In the 1840s, Esther Howland of Massachusetts began mass-producing elaborate lace-paper valentines inspired by English designs. She’s often called the “Mother of the American Valentine.” Her cards were intricate, sentimental, and wildly popular.
By the late 1800s, factories were producing ready-made valentines at scale. Romantic imagery — cupids, roses, hearts, lace — became the standardized symbols of mass-market love. The holiday shifted from handmade intimacy to commercial ritual.

In the early 20th century, companies like Hallmark expanded production nationwide. Chocolate makers, florists, and jewelers followed suit. Eventually, Valentine’s Day became one of America’s most profitable holidays.
One particularly American evolution? The classroom Valentine exchange. Does this still happen? I remember doing this in school with small store bought valentine’s cards, about the size of baseball cards. By the mid-20th century, children were bringing small cards to school for every classmate. Some schools, like mine, even had parties for students to exchange cards and have themed treats. The holiday expanded beyond romantic love into friendship, family, and general affection.
February in much of the United States (and other places) is (or, at least, used to be) cold, dark, and emotionally long. A holiday centered on choosing someone has powerful appeal. Underneath the commercialization, the core idea remains surprisingly medieval: connection matters. In winter especially.
Valentine’s Day survived because it speaks to something durable, even if it now comes wrapped in cellophane and glitter.
Queering the Valentine
For queer folks, Valentine’s Day has a slightly different meaning.
Valentine’s Day has always been about visibility. In medieval court culture, love poetry allowed aristocrats to stage desire in stylized, semi-performative ways. It wasn’t just about romance, it was about declaring their romantic attachment in a public forum.
But public declarations of love have historically been policed. When sodomy laws were enforced in England and later in colonial America, romantic expression between same-sex partners could not be publicly ritualized. There were no sanctioned “valentines” for queer couples. No feast day that legitimized their bond.

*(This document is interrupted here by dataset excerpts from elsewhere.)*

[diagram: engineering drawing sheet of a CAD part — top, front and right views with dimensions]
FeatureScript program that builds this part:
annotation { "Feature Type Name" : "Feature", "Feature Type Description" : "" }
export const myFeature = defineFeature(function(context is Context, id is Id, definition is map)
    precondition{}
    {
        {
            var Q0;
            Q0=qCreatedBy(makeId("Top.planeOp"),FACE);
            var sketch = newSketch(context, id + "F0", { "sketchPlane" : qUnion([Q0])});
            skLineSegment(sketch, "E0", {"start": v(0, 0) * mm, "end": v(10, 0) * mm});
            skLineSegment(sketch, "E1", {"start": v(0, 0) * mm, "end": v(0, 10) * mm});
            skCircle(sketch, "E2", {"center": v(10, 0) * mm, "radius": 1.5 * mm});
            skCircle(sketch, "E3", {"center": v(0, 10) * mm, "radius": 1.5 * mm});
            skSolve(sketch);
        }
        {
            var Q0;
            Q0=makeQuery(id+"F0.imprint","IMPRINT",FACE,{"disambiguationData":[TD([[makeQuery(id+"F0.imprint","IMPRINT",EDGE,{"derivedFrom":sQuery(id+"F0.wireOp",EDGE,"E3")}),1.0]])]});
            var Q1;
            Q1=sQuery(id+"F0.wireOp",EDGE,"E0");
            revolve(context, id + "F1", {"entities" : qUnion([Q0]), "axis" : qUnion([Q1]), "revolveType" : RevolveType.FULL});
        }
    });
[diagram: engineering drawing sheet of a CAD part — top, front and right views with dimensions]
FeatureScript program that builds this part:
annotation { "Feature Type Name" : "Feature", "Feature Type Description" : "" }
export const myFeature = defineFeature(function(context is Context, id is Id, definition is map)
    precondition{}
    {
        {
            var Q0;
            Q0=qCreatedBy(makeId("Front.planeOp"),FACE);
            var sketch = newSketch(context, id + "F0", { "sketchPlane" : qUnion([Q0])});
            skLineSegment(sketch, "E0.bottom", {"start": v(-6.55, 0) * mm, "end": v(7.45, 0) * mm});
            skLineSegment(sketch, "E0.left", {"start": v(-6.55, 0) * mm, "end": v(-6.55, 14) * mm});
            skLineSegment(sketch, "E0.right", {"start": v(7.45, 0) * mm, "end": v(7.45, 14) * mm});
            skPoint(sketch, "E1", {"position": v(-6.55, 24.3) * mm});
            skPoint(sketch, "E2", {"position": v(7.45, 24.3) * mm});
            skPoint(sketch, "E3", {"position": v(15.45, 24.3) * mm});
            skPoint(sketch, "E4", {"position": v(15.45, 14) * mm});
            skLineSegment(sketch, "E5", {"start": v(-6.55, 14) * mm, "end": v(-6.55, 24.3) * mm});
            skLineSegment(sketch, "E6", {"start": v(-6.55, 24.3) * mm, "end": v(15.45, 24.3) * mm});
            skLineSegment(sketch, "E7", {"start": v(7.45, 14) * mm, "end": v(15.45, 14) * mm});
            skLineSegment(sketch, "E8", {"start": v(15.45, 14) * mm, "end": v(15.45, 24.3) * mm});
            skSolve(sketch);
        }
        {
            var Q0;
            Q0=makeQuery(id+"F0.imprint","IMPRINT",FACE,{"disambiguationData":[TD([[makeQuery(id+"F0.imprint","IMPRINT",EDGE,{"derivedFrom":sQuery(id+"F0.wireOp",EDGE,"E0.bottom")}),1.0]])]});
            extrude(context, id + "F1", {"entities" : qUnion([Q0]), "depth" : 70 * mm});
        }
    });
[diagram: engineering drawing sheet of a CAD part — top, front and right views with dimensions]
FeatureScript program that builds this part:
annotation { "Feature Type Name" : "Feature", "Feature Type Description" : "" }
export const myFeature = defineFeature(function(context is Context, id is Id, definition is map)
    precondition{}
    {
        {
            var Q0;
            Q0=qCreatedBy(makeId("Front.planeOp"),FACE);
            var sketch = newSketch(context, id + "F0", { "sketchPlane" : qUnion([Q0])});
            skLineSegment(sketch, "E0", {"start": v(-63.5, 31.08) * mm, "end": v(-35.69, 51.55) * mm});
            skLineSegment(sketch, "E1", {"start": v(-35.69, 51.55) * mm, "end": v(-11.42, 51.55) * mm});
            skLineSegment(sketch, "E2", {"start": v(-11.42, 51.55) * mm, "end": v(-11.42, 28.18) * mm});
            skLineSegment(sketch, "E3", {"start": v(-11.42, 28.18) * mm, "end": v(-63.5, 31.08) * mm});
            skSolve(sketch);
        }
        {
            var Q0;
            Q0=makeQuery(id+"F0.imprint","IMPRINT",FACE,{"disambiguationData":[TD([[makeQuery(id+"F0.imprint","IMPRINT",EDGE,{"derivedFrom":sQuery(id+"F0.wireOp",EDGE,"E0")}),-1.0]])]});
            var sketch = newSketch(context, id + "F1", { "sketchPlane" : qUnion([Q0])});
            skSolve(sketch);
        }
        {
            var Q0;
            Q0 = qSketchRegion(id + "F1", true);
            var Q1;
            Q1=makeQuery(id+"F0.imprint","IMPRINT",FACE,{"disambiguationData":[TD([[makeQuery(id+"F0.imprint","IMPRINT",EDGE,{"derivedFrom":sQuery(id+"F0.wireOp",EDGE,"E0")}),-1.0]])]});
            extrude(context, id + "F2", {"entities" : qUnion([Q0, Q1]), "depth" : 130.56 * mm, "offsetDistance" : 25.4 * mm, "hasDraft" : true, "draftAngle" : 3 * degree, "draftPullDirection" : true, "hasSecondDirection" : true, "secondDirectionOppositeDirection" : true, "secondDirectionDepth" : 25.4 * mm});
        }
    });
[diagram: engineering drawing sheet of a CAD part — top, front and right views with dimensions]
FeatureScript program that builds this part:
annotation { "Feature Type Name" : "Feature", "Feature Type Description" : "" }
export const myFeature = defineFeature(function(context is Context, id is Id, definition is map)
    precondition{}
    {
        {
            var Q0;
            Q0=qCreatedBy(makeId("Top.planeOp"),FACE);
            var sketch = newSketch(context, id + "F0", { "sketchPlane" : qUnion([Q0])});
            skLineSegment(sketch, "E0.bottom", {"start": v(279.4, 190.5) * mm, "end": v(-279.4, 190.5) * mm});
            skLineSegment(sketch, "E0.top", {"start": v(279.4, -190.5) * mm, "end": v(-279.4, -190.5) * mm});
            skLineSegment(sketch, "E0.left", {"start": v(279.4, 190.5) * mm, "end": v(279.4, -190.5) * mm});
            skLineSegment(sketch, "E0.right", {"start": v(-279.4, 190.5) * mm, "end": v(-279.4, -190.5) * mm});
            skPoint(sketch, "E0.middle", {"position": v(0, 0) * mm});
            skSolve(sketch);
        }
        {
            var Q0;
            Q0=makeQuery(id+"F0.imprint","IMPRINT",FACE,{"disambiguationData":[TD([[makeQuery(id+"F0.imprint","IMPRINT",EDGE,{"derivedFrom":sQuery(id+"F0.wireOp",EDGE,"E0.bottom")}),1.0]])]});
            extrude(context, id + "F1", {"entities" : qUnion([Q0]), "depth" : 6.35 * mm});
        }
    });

The very fact that Valentine’s Day became a cultural ritual would have been problematic for queer people. Rituals signal belonging. But for centuries, queer love survived in coded letters, ambiguous language, shared books, and rumor networks. In that sense, Valentine’s Day sits awkwardly at the intersection of publicly and religiously sanctioned affection, forbidden affection, and the politics of who is allowed to say “I love you and I choose you” out loud.
Unfortunately, that tension still lingers,.
As does tension around the loss of personalization. When industrial production scaled the holiday, something subtle happened. Romantic expression became standardized. Pre-written sentiment. Pre-illustrated hearts. Pre-approved tone.
This narrowed a celebration of love and affection into something only for heteronormative couples, for monogamous domesticity, or for market-friendly affection.
But love has always been much more volatile than that.
Queer communities have often expanded the meaning of Valentine’s Day and the idea of choosing beyond a day and beyond even just romantic pairing, and into chosen family, mutual aid, radical care.
When queer couples began openly celebrating Valentine’s Day before marriage equality, that was quietly subversive. When interracial couples exchanged valentines in eras when their marriages were illegal, that was radical. A holiday that asks, “Who do you choose?” is political in a society that has historically dictated the proper, acceptable answer.
Valentine’s Day is Political
Valentine’s Day began as a martyr’s feast — a memory of someone executed for defying authority. Over time, it became a celebration of pairing. In America, it became a retail machine.
But at its core, it remains about declaration.
To love publicly is to insist that attachment matters. To write love down is to refuse erasure. Maybe the holiday survives not because of candy hearts, but because humans are wired to resist isolation. And because every year, in the dead of winter, we practice saying, “I choose you.”
Which is a political act, whether we admit it or not.